On 30 November, a packed audience at the launch of Antonín Bajaja’s Burying the Season (also translated by David Short) at Waterstones Piccadilly in the heart of London included the playwright Tom Stoppard. Stoppard’s father came from the town of Zlín, the setting for this novel depicting the early years of communism in Czechoslovakia. Czech literature scholar Rajendra Chitnis introduces the book as part of an Istros Conversations podcast on Audioboom, while Michael Tate of Jantar Publishing discusses on Czech radio the challenges of bringing Central European literature to English readers.

World Literature Today picked Czech writer Magdaléna Platzová’s The Attempt as one of its Notable translations of 2016, characterizing it as “historical fiction at its best”. In an interview with the Czech cultural bi-weekly A2, the novel’s translator Alex Zucker points out that while more books by Czech authors are now being published than ever before, they don’t necessarily reach many more readers since—like translated literature in general—quite a few are brought out by small independent presses and are therefore not visible in major bookshops and rarely reviewed.

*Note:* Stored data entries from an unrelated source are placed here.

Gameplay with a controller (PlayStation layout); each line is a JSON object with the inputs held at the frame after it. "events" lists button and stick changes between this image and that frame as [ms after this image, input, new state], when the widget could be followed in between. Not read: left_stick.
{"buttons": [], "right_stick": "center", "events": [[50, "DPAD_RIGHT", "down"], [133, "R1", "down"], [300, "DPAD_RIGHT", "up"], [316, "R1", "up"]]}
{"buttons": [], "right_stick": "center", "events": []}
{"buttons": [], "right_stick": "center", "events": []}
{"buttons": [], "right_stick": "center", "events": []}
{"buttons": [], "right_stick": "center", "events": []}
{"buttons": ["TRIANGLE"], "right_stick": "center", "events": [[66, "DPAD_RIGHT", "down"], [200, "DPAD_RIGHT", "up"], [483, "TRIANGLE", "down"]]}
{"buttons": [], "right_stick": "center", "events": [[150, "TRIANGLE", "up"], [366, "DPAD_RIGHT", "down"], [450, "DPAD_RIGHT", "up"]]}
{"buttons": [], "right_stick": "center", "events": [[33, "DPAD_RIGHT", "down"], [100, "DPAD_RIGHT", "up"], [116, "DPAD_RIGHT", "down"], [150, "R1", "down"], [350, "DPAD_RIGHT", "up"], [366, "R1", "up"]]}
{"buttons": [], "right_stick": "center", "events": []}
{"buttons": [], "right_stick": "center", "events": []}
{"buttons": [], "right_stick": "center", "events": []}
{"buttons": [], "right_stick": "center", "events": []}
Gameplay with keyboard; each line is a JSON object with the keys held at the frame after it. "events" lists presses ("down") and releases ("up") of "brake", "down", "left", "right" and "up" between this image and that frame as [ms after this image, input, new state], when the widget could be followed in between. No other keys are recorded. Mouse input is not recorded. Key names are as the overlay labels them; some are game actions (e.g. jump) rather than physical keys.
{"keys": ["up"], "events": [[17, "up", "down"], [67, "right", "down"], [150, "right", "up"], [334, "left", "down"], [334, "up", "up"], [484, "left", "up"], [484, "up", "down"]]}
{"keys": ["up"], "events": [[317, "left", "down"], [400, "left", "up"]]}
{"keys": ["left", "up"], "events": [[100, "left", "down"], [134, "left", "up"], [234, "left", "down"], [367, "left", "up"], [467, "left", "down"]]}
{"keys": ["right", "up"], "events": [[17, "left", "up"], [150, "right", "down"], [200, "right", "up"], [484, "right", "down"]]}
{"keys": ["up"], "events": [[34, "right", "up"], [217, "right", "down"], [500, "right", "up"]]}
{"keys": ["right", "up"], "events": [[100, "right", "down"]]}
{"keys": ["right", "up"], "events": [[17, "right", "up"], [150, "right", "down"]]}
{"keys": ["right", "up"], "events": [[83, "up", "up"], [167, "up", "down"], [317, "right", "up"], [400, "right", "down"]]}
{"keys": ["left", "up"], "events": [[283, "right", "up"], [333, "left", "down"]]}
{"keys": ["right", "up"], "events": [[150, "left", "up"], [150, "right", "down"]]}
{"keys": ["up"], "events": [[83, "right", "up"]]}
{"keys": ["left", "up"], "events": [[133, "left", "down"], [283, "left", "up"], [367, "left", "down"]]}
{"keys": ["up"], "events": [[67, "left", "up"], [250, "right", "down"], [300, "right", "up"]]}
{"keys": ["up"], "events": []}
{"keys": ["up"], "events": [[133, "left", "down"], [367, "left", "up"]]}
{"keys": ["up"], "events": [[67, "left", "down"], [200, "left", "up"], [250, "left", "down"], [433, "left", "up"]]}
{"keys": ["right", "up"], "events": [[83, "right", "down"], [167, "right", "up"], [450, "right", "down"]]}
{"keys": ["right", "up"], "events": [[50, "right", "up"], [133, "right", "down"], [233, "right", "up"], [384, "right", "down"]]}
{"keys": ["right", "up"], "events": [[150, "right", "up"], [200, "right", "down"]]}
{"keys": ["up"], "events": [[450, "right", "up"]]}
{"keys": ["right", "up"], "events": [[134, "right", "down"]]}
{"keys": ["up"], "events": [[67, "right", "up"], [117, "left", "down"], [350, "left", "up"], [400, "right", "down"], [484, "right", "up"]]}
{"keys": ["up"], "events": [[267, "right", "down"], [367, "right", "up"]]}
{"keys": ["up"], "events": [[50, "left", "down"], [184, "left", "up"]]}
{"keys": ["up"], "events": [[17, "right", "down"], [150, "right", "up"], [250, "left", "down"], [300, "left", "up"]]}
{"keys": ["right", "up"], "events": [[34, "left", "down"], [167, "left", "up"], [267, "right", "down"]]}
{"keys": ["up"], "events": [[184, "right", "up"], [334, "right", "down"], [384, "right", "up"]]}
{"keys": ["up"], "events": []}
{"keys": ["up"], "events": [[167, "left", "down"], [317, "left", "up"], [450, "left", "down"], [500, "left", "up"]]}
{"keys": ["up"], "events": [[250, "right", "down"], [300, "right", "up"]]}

In 2017, we can look forward to Zucker’s translations of two the most acclaimed contemporary Czech writers: Jáchym Topol’s Angel Station is due from Dalkey Archive in May, and Petra Hůlová’s taboo-breaking Plastic Three Rooms will be brought out by Jantar Publishing. Budding UK translators keen to be part of this unprecedented boom in Czech literature in English can participate in the fourth annual international competition for young translators, who this year are asked to tackle an excerpt from Bianca Bellová’s The Lake by 31 March (see their call for submissions). Budding Czech-to-English translators can also dip into the treasure trove of tricky issues, complete with solutions generously shared by Melvyn Clarke, in his blog post Translating Hrdý Budžes.

Acclaimed writer Zuzana Brabcová, who sadly passed away in 2015, was posthumously awarded the Josef Škvorecký prize for her haunting last novel Voliéry [Aviaries]. And as the year drew to a close, scores of students and literature lovers mourned the loss of the legendary Fišer bookstore in Kaprova Street near Prague’s Old Town Square, which closed its doors after selling books since the 1930s.